*Problem to solve:* Below are the records. Gather each line that holds "bottom".

[Stored data entries]
----
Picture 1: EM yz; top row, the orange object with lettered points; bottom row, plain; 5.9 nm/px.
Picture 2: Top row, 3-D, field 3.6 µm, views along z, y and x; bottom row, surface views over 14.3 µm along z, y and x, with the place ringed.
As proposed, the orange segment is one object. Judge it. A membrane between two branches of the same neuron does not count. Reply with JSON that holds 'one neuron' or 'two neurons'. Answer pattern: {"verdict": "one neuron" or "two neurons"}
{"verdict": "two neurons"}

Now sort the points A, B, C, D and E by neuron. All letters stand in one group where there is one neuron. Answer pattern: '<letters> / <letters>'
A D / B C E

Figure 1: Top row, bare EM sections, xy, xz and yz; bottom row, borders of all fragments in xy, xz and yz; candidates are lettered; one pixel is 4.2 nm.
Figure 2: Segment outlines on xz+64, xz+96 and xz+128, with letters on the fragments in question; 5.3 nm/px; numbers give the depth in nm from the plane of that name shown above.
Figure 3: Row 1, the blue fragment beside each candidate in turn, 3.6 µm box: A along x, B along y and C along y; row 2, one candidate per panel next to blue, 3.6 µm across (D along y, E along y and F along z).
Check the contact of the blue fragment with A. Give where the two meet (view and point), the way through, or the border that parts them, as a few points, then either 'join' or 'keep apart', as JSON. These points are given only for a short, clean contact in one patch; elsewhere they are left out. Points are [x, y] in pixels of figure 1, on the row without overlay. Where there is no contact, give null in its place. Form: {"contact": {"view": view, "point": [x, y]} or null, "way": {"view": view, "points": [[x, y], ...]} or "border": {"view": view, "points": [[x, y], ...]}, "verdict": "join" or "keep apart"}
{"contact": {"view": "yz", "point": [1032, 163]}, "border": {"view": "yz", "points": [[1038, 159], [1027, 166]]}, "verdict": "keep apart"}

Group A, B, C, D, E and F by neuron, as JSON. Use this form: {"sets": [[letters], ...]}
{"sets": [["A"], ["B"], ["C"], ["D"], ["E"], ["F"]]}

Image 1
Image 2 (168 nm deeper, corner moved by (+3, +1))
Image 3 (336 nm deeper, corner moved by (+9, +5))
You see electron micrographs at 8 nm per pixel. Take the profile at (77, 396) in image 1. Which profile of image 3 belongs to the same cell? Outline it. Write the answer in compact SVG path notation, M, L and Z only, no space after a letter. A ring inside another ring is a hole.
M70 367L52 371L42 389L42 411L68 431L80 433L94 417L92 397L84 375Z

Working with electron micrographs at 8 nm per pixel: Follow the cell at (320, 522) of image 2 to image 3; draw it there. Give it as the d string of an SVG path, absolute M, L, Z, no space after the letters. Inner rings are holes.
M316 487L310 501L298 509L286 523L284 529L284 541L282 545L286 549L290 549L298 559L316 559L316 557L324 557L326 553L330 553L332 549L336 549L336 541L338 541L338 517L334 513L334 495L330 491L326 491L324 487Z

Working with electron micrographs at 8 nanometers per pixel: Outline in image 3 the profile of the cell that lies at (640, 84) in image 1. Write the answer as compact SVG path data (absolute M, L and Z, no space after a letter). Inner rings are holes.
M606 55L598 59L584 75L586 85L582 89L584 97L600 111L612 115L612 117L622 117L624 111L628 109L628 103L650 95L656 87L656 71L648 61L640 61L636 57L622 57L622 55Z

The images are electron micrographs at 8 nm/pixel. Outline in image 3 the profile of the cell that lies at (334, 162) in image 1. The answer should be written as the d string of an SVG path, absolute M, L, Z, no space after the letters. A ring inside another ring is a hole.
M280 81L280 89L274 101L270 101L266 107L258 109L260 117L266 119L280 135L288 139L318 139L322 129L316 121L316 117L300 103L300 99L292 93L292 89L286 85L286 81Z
----
*Answer for the task:*
Picture 1: EM yz; top row, the orange object with lettered points; bottom row, plain; 5.9 nm/px.
Picture 2: Top row, 3-D, field 3.6 µm, views along z, y and x; bottom row, surface views over 14.3 µm along z, y and x, with the place ringed.
Figure 1: Top row, bare EM sections, xy, xz and yz; bottom row, borders of all fragments in xy, xz and yz; candidates are lettered; one pixel is 4.2 nm.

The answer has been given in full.